Charter Hall and its prolific funds management platform has been at the lead of industrial spending in Australia so far this year, acquiring four ALDI logistics properties in partnership with Allianz for $648 million, as well as the Winc national distribution centre in Erskine Park for $115 million.
A Charter Hall partnership paid for a $214 million portfolio sale and leaseback agreement with Owens-Illinois Australia, while the $6 billion Charter Hall Prime Industrial Fund and a global institutional partnership managed by the group bought a 30.6 hectare automotive logistics park in Sydney’s Minto for $207 million.
Transaction figures included internal transfers, also known as entity to entity deals. GIC, Singapore’s sovereign wealth fund has been one of the more active participants in recent times, along with Dexus and ESR.

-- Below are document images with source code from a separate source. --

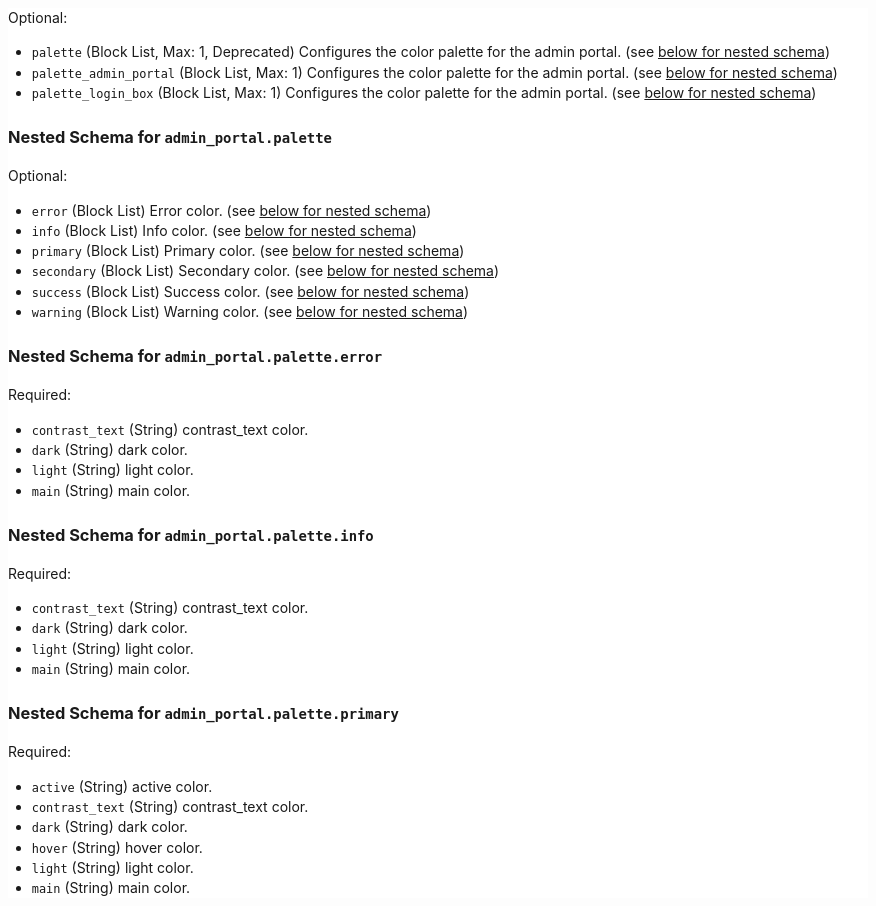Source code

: Optional:

- `palette` (Block List, Max: 1, Deprecated) Configures the color palette for the admin portal. (see [below for nested schema](#nestedblock--admin_portal--palette))
- `palette_admin_portal` (Block List, Max: 1) Configures the color palette for the admin portal. (see [below for nested schema](#nestedblock--admin_portal--palette_admin_portal))
- `palette_login_box` (Block List, Max: 1) Configures the color palette for the admin portal. (see [below for nested schema](#nestedblock--admin_portal--palette_login_box))

<a id="nestedblock--admin_portal--palette"></a>
### Nested Schema for `admin_portal.palette`

Optional:

- `error` (Block List) Error color. (see [below for nested schema](#nestedblock--admin_portal--palette--error))
- `info` (Block List) Info color. (see [below for nested schema](#nestedblock--admin_portal--palette--info))
- `primary` (Block List) Primary color. (see [below for nested schema](#nestedblock--admin_portal--palette--primary))
- `secondary` (Block List) Secondary color. (see [below for nested schema](#nestedblock--admin_portal--palette--secondary))
- `success` (Block List) Success color. (see [below for nested schema](#nestedblock--admin_portal--palette--success))
- `warning` (Block List) Warning color. (see [below for nested schema](#nestedblock--admin_portal--palette--warning))

<a id="nestedblock--admin_portal--palette--error"></a>
### Nested Schema for `admin_portal.palette.error`

Required:

- `contrast_text` (String) contrast_text color.
- `dark` (String) dark color.
- `light` (String) light color.
- `main` (String) main color.


<a id="nestedblock--admin_portal--palette--info"></a>
### Nested Schema for `admin_portal.palette.info`

Required:

- `contrast_text` (String) contrast_text color.
- `dark` (String) dark color.
- `light` (String) light color.
- `main` (String) main color.


<a id="nestedblock--admin_portal--palette--primary"></a>
### Nested Schema for `admin_portal.palette.primary`

Required:

- `active` (String) active color.
- `contrast_text` (String) contrast_text color.
- `dark` (String) dark color.
- `hover` (String) hover color.
- `light` (String) light color.
- `main` (String) main color.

“This is a trend we see continuing going forward as groups seek to replenish capital while retaining funds under management,” O’Brien said.
Dexus and GIC’s logistics trust spent $173.5 million acquiring two new logistics facilities in July, including Ford’s spare parts national distribution centre in Melbourne at which the auto giant has just agreed to one of the largest industrial leasing deals of the year.
Offshore investors accounted for over 50% of office, retail and industrial deals by value, year-to-date.
South Korea’s pension fund is also looking to invest in Australia’s market, and Singapore’s ESR Cayman launched a $1 billion fund targeting prime logistics in Sydney, Melbourne and Brisbane – to which GIC last week added a further 35% interest in, taking its commitment to the joint venture up to $480 million.